* _DATA TO PROCESS_:
--- START ---

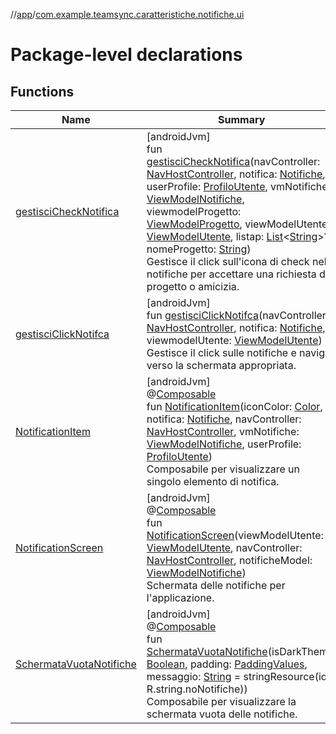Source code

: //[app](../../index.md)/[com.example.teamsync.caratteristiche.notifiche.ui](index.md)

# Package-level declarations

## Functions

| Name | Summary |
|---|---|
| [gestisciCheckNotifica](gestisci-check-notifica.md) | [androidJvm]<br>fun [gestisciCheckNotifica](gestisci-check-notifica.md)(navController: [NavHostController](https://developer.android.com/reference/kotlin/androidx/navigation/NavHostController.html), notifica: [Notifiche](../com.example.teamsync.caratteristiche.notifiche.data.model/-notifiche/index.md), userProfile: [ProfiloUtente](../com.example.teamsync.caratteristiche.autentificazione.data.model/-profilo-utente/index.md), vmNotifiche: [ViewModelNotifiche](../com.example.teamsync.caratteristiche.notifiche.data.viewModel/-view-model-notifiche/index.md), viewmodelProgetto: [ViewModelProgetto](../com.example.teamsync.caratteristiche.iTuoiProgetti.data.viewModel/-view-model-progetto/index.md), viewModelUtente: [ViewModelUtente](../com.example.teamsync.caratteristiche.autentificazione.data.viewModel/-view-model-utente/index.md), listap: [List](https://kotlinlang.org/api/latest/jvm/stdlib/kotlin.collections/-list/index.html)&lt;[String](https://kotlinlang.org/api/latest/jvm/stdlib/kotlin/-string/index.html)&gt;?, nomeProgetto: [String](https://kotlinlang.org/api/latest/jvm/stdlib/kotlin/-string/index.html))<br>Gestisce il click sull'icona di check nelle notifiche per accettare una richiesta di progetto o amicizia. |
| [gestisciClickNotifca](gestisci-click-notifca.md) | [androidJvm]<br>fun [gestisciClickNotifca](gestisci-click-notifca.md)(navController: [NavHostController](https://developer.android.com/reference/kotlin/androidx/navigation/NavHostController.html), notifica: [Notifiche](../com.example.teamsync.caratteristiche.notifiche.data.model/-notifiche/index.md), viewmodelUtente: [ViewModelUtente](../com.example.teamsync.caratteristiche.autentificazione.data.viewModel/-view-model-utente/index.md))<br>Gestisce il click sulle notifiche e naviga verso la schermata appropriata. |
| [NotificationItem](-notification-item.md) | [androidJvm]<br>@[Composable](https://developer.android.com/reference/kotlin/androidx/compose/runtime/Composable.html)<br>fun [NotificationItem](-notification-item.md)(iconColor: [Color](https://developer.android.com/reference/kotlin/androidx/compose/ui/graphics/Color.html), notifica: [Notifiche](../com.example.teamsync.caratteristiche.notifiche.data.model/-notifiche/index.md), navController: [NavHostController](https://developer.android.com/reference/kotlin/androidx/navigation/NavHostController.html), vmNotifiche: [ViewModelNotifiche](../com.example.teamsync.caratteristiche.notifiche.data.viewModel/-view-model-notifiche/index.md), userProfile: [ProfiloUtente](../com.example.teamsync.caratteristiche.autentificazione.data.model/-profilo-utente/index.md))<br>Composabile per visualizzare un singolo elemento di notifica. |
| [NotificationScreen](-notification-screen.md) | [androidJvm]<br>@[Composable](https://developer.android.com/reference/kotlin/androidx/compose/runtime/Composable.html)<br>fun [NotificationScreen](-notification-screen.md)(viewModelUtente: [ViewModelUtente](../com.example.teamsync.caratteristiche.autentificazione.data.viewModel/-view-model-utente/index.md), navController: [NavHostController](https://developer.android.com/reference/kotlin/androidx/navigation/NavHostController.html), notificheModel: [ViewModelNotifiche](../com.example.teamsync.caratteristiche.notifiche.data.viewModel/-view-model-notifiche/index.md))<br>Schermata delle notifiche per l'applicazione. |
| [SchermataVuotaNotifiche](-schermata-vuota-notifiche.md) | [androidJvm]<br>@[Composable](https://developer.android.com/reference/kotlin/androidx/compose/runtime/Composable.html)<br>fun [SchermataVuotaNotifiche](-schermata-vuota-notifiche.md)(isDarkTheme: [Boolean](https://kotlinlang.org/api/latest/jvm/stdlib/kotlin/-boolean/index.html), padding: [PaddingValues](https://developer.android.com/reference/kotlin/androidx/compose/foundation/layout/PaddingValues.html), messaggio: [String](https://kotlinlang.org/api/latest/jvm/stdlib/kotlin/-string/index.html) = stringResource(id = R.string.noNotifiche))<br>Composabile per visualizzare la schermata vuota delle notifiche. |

--- END ---

* _WHAT THE EXERCISE ASKS_:
Every line of the material must be returned verbatim, and pictures must be left behind.

* _EXERCISE SOLUTION_:
Source code

: //[app](../../index.md)/[com.example.teamsync.caratteristiche.notifiche.ui](index.md)

# Package-level declarations

## Functions

| Name | Summary |
|---|---|
| [gestisciCheckNotifica](gestisci-check-notifica.md) | [androidJvm]<br>fun [gestisciCheckNotifica](gestisci-check-notifica.md)(navController: [NavHostController](https://developer.android.com/reference/kotlin/androidx/navigation/NavHostController.html), notifica: [Notifiche](../com.example.teamsync.caratteristiche.notifiche.data.model/-notifiche/index.md), userProfile: [ProfiloUtente](../com.example.teamsync.caratteristiche.autentificazione.data.model/-profilo-utente/index.md), vmNotifiche: [ViewModelNotifiche](../com.example.teamsync.caratteristiche.notifiche.data.viewModel/-view-model-notifiche/index.md), viewmodelProgetto: [ViewModelProgetto](../com.example.teamsync.caratteristiche.iTuoiProgetti.data.viewModel/-view-model-progetto/index.md), viewModelUtente: [ViewModelUtente](../com.example.teamsync.caratteristiche.autentificazione.data.viewModel/-view-model-utente/index.md), listap: [List](https://kotlinlang.org/api/latest/jvm/stdlib/kotlin.collections/-list/index.html)&lt;[String](https://kotlinlang.org/api/latest/jvm/stdlib/kotlin/-string/index.html)&gt;?, nomeProgetto: [String](https://kotlinlang.org/api/latest/jvm/stdlib/kotlin/-string/index.html))<br>Gestisce il click sull'icona di check nelle notifiche per accettare una richiesta di progetto o amicizia. |
| [gestisciClickNotifca](gestisci-click-notifca.md) | [androidJvm]<br>fun [gestisciClickNotifca](gestisci-click-notifca.md)(navController: [NavHostController](https://developer.android.com/reference/kotlin/androidx/navigation/NavHostController.html), notifica: [Notifiche](../com.example.teamsync.caratteristiche.notifiche.data.model/-notifiche/index.md), viewmodelUtente: [ViewModelUtente](../com.example.teamsync.caratteristiche.autentificazione.data.viewModel/-view-model-utente/index.md))<br>Gestisce il click sulle notifiche e naviga verso la schermata appropriata. |
| [NotificationItem](-notification-item.md) | [androidJvm]<br>@[Composable](https://developer.android.com/reference/kotlin/androidx/compose/runtime/Composable.html)<br>fun [NotificationItem](-notification-item.md)(iconColor: [Color](https://developer.android.com/reference/kotlin/androidx/compose/ui/graphics/Color.html), notifica: [Notifiche](../com.example.teamsync.caratteristiche.notifiche.data.model/-notifiche/index.md), navController: [NavHostController](https://developer.android.com/reference/kotlin/androidx/navigation/NavHostController.html), vmNotifiche: [ViewModelNotifiche](../com.example.teamsync.caratteristiche.notifiche.data.viewModel/-view-model-notifiche/index.md), userProfile: [ProfiloUtente](../com.example.teamsync.caratteristiche.autentificazione.data.model/-profilo-utente/index.md))<br>Composabile per visualizzare un singolo elemento di notifica. |
| [NotificationScreen](-notification-screen.md) | [androidJvm]<br>@[Composable](https://developer.android.com/reference/kotlin/androidx/compose/runtime/Composable.html)<br>fun [NotificationScreen](-notification-screen.md)(viewModelUtente: [ViewModelUtente](../com.example.teamsync.caratteristiche.autentificazione.data.viewModel/-view-model-utente/index.md), navController: [NavHostController](https://developer.android.com/reference/kotlin/androidx/navigation/NavHostController.html), notificheModel: [ViewModelNotifiche](../com.example.teamsync.caratteristiche.notifiche.data.viewModel/-view-model-notifiche/index.md))<br>Schermata delle notifiche per l'applicazione. |
| [SchermataVuotaNotifiche](-schermata-vuota-notifiche.md) | [androidJvm]<br>@[Composable](https://developer.android.com/reference/kotlin/androidx/compose/runtime/Composable.html)<br>fun [SchermataVuotaNotifiche](-schermata-vuota-notifiche.md)(isDarkTheme: [Boolean](https://kotlinlang.org/api/latest/jvm/stdlib/kotlin/-boolean/index.html), padding: [PaddingValues](https://developer.android.com/reference/kotlin/androidx/compose/foundation/layout/PaddingValues.html), messaggio: [String](https://kotlinlang.org/api/latest/jvm/stdlib/kotlin/-string/index.html) = stringResource(id = R.string.noNotifiche))<br>Composabile per visualizzare la schermata vuota delle notifiche. |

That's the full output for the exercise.